Dans son article Moisissure des moisissures ! paru à la une du Canard enchaîné du 5 mai 1926, Pierre Scize signe l’un de ces textes où la satire politique se fait poésie métaphysique. À la veille d’un 1er Mai redouté par les autorités comme le point de départ d’une révolution, Scize détourne l’attente en un pamphlet drolatique : la révolution viendra, certes, mais d’un autre ferment — celui de la moisissure.

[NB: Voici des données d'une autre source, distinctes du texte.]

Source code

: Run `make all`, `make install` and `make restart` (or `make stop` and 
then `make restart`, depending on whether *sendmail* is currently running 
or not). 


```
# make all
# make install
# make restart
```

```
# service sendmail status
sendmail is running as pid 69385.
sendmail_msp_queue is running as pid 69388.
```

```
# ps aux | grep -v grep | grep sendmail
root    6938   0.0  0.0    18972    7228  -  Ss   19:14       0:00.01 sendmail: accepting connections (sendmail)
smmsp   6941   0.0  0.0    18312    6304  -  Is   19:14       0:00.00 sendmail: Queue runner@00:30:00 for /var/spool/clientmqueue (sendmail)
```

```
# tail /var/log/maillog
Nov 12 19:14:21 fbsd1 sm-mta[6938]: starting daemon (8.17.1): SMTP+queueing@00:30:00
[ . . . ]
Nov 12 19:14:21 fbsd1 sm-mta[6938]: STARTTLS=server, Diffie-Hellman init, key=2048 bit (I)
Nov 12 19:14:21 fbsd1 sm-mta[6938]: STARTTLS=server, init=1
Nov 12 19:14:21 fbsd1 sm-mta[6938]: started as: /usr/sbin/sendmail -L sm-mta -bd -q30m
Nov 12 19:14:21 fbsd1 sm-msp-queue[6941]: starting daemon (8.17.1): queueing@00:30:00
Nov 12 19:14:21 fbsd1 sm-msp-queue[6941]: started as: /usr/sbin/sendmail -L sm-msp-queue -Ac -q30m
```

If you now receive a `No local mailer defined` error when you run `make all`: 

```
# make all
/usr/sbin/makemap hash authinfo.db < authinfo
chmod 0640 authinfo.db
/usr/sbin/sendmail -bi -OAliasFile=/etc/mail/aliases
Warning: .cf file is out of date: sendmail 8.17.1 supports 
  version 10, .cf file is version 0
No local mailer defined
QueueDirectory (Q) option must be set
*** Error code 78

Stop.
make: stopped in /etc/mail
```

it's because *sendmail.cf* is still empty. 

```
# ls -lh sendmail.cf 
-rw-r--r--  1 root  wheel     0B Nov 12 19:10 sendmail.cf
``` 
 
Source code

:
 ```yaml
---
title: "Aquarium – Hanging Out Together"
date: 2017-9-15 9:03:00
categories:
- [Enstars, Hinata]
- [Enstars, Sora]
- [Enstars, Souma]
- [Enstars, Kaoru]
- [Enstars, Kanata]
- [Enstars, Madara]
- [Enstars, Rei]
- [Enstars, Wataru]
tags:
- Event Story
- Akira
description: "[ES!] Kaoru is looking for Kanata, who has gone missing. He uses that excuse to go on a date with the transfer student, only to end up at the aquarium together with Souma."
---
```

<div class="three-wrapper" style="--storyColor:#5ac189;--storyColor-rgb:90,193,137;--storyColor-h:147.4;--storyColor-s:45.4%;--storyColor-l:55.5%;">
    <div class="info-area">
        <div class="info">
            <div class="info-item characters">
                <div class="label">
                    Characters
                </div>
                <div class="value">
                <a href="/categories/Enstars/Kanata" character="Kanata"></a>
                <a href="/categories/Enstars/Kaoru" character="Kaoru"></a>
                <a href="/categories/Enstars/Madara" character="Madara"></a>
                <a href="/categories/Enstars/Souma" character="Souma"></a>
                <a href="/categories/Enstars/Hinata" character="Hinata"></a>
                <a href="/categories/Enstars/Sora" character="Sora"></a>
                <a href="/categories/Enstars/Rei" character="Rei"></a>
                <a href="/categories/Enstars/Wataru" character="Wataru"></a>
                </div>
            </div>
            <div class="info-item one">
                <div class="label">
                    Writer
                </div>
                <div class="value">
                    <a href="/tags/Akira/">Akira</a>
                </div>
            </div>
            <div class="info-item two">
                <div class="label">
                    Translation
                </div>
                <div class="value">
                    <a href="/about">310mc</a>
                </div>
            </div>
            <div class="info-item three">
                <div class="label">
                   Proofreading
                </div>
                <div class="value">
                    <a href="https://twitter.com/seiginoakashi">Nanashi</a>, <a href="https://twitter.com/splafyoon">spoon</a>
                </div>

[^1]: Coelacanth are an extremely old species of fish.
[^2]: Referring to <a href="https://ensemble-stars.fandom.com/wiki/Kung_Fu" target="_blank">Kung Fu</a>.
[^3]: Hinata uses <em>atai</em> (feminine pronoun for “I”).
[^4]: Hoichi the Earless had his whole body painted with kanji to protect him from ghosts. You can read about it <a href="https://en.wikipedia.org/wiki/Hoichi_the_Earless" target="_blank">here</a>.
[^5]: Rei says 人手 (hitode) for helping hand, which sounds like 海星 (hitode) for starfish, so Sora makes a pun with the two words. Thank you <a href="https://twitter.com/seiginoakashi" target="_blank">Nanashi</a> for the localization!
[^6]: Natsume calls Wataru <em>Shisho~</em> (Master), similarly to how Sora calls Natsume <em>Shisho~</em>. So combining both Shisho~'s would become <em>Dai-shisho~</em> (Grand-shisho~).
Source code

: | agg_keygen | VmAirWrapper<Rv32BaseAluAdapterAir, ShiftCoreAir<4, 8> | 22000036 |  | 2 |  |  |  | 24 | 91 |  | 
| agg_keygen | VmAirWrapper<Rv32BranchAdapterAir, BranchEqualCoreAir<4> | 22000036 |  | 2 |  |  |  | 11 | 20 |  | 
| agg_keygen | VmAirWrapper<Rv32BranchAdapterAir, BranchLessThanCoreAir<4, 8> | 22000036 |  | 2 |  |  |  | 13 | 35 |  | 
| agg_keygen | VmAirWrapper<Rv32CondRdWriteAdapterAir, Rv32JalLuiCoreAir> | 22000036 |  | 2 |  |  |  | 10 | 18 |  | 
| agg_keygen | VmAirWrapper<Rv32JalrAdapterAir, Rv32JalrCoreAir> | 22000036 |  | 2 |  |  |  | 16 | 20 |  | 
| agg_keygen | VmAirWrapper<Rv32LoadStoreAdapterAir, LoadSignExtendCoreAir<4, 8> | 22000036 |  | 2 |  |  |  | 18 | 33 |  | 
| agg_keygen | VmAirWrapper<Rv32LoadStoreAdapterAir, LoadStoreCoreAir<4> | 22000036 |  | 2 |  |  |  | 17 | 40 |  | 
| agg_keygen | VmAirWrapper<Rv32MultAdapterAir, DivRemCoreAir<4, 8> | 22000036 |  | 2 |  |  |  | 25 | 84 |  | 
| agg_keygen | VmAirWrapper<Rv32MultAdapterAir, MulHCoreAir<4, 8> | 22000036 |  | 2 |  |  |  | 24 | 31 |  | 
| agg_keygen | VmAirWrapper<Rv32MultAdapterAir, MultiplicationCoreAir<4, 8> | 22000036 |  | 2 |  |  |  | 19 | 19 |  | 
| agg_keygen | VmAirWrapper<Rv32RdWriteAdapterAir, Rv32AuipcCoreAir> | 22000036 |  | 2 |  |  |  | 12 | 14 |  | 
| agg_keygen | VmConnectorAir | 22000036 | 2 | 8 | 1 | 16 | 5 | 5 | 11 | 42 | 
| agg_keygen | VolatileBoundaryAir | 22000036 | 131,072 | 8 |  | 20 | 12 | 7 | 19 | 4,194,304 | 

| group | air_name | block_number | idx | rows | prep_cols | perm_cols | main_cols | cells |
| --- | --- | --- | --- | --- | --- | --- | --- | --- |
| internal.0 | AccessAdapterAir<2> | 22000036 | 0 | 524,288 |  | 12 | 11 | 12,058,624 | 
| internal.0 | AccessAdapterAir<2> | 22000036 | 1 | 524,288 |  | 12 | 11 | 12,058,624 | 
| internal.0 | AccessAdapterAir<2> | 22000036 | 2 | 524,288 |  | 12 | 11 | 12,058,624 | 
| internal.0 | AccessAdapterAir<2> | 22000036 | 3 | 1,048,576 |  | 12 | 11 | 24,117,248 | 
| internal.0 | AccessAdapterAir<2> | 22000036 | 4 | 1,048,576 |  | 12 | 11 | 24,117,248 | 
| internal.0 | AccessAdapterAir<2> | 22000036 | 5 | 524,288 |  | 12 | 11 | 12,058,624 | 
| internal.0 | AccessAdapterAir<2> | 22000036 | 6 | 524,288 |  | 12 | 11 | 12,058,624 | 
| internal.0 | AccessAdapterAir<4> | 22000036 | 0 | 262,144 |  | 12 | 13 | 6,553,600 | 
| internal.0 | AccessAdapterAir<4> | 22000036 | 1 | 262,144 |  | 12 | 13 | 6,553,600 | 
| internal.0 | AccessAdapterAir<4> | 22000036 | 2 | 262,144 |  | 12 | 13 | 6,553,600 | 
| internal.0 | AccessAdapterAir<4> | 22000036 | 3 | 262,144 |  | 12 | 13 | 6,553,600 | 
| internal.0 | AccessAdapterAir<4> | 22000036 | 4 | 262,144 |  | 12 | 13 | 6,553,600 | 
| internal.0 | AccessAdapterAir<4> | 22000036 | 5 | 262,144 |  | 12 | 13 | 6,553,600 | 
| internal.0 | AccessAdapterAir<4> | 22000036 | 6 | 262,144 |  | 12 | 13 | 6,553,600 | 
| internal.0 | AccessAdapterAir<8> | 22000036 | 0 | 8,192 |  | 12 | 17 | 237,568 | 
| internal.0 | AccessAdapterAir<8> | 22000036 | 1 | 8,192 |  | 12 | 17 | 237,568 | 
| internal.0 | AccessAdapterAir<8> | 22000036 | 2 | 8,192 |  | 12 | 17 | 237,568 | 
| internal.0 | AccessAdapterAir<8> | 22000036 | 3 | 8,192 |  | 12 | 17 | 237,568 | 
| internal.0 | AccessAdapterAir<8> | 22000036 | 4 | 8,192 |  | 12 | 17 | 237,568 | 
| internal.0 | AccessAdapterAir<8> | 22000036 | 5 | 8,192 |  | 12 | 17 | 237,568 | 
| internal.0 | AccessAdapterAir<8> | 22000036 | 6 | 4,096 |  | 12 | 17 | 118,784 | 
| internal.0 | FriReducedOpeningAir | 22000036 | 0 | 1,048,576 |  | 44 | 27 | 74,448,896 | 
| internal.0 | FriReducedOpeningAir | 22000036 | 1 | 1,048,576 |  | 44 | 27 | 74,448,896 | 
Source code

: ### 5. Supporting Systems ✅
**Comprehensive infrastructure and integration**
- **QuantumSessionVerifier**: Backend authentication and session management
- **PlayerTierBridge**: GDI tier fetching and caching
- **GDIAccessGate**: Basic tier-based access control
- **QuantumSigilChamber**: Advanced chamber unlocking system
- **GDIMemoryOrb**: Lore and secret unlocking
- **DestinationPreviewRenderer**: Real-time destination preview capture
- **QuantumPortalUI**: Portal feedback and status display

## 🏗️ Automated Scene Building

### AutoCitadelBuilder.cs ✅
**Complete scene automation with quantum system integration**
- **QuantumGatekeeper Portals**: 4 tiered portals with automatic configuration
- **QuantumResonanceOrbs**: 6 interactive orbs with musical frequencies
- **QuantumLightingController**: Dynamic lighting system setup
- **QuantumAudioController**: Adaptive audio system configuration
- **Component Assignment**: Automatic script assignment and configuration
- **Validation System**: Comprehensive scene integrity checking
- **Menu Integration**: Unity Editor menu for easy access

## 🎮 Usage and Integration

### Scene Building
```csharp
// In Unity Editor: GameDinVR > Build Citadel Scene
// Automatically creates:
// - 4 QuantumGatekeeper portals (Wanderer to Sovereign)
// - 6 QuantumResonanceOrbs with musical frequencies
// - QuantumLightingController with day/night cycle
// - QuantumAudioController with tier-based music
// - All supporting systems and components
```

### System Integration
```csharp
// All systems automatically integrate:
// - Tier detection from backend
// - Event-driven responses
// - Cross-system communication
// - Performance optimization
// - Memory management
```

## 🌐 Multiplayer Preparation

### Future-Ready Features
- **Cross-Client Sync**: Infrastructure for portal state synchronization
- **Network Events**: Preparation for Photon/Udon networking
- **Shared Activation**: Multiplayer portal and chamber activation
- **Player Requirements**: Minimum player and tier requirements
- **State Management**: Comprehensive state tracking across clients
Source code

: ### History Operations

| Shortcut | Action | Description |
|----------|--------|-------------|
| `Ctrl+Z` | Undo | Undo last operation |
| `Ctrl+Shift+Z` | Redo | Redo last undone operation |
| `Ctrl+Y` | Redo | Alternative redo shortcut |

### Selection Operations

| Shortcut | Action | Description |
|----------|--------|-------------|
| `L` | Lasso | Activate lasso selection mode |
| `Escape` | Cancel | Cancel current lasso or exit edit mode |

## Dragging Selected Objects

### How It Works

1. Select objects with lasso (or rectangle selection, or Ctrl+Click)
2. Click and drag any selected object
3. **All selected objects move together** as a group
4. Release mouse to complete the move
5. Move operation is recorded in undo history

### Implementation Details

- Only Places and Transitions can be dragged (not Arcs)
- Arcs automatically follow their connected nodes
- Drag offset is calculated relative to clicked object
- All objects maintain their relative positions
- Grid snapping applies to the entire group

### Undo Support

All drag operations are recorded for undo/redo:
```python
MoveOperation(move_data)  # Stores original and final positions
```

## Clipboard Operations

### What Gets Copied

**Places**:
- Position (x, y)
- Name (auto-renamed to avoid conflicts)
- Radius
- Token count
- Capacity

Le texte s’ouvre sur une ironie feutrée : « Le sort se plaît à déjouer notre attente. » Tandis que les bourgeois redoutent le coup de Moscou ou de la rue Montmartre, la subversion, dit Scize, ne viendra « ni d’ici, ni de là ». Elle est déjà là, en nous, lente, insidieuse : la décomposition du monde moderne, des esprits et des institutions. Sous le ton facétieux, c’est une parabole grinçante sur l’épuisement d’une société d’après-guerre, engluée dans sa propre décadence.
Le déclencheur du texte est anodin : une communication scientifique de MM. Tissot et d’Arsonval à l’Académie des sciences, affirmant que « la vie n’est que moisissure, carie et faisandage ». Scize s’empare de cette révélation comme d’un manifeste : voilà donc « le feu grégeois de la vérité » ! L’humour du Canard prend ici la forme d’une cosmogonie grotesque : syndicats de moisissures, académies de champignons, cryptogames du boulevard Saint-Germain, jusqu’à Mistinguett et Mayol réduits à des « mycéliums attirés par les fromages excessifs dont ils se gratifient ».
L’article, foisonnant, relève de la satire baroque. Scize déploie une écriture torrentielle, accumulative, où la métaphore biologique devient un instrument politique. La France des années 1920, que l’auteur décrit, sort d’une décennie de guerre et de bouleversements, mais retombe dans la torpeur. Le Cartel des gauches au pouvoir vacille, le franc s’effondre, et les ligues d’extrême droite agitent les rues : dans ce climat de désordre latent, le Canard renverse le discours dominant. Ce ne sont pas les masses laborieuses qui menacent la civilisation : c’est la civilisation elle-même qui pourrit.
Scize écorne tout le monde : l’armée, les académiciens, les politiciens et les artistes de music-hall. Les images pullulent : les savants sont « des cryptogames de basanes », la Comédie-Française « une spore où s’amoncellent les vers muqueux », Mistinguett « une pousse de mycélium », et les politiciens, des « selles purgatives » du régime. Sous l’exagération verbale se cache une vision profondément désabusée : l’humanité entière, saturée de conventions, est entrée en fermentation morale.
Ce texte n’est pas seulement une pochade d’humoriste : c’est une satire visionnaire, presque surréaliste avant l’heure. Par son foisonnement d’images organiques, il annonce le goût des écrivains de l’entre-deux-guerres pour la métaphore biologique du déclin — celle que Céline ou Drieu reprendront plus tard sur un ton bien moins rieur. Chez Scize, le rire reste libérateur : la putréfaction devient poésie, la décrépitude un champ lexical à cultiver.
En 1926, alors que la République chancelle sous les scandales et les menaces de banqueroute, Le Canard enchaîné trouve dans cette « moisissure » le symbole parfait : celui d’un monde qui se décompose tout en continuant de discourir sur son hygiène. Et Pierre Scize, prophète moqueur, en tire un constat à la fois sinistre et drôle : si tout pourrit, autant en rire — mais avec style.